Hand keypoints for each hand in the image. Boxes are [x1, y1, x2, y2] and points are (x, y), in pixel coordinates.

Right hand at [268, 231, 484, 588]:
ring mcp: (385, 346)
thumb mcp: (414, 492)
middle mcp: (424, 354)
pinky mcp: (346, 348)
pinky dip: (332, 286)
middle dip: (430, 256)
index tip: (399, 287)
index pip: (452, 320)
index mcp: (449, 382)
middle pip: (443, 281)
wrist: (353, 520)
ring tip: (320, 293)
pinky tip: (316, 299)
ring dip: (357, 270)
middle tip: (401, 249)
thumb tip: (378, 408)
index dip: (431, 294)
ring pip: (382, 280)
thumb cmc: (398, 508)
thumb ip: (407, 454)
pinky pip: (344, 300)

...

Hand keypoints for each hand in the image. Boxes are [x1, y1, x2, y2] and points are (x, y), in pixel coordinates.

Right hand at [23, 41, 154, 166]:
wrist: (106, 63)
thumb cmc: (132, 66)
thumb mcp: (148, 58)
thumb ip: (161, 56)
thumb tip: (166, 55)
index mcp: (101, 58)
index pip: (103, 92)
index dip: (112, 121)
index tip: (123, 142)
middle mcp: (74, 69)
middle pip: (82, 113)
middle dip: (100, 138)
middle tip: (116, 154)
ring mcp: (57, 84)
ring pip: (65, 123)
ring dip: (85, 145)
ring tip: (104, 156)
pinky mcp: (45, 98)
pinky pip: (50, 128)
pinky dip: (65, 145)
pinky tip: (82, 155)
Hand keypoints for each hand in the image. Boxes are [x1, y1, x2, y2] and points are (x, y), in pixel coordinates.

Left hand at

...

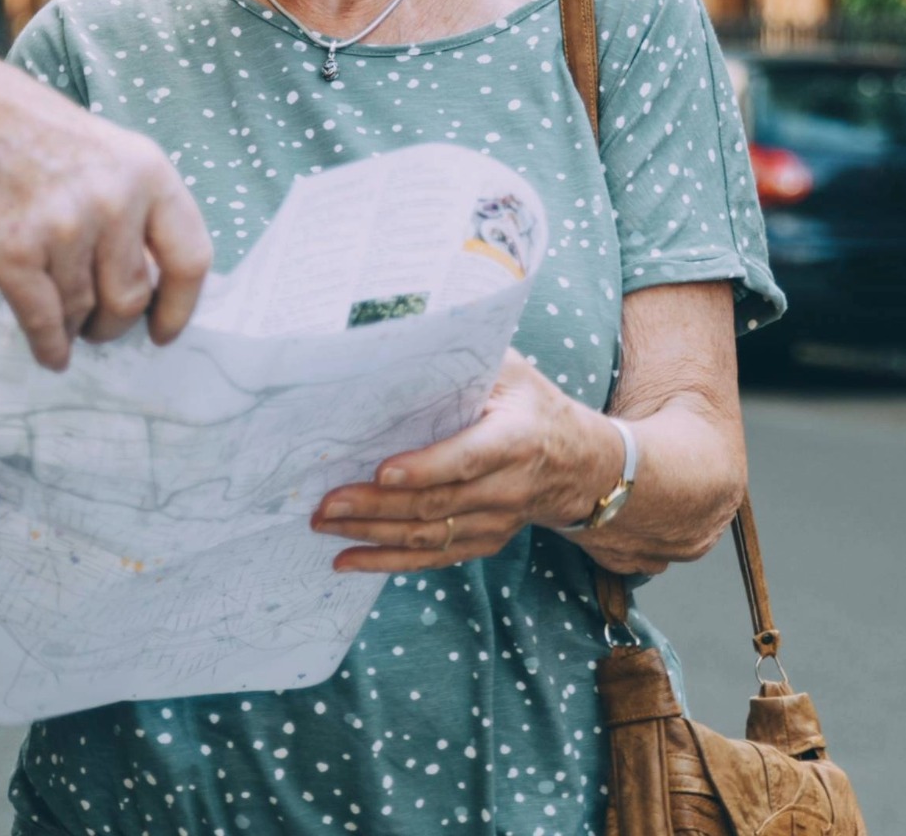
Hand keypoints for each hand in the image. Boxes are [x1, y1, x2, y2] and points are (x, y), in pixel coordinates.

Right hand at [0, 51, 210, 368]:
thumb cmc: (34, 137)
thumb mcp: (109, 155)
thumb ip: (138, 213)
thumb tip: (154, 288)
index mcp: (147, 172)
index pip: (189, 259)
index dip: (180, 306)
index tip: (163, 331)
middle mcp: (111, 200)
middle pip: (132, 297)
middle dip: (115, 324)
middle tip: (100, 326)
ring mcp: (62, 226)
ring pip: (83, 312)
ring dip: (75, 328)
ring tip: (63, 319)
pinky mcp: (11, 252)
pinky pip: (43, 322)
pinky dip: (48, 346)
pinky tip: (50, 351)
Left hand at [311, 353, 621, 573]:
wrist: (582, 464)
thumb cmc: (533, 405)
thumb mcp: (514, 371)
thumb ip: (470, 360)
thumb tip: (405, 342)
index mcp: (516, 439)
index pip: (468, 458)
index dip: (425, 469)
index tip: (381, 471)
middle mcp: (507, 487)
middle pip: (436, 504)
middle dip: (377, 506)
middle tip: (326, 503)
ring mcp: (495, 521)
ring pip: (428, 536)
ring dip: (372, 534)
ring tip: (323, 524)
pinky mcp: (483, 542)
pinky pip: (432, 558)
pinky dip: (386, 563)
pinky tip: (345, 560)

WHAT YOU SHOULD DO >>
Starting at the line that has "thumb mcp: (148, 58)" and ending at the line that has "pinky pip: (50, 128)", please write out the lines above exactly, leaving out all others.

SOLUTION FOR THIS TASK >>
thumb mcp: (148, 58)
thumb ip: (161, 56)
thumb tip: (166, 55)
index mcp: (101, 58)
index pip: (103, 92)
index dip: (112, 121)
index tip: (123, 142)
middle mcp: (74, 69)
middle pip: (82, 113)
middle dip: (100, 138)
middle tip: (116, 154)
ring mcp: (57, 84)
ring pip: (65, 123)
ring dip: (85, 145)
ring tip: (104, 156)
pinky mcp: (45, 98)
pinky pip: (50, 128)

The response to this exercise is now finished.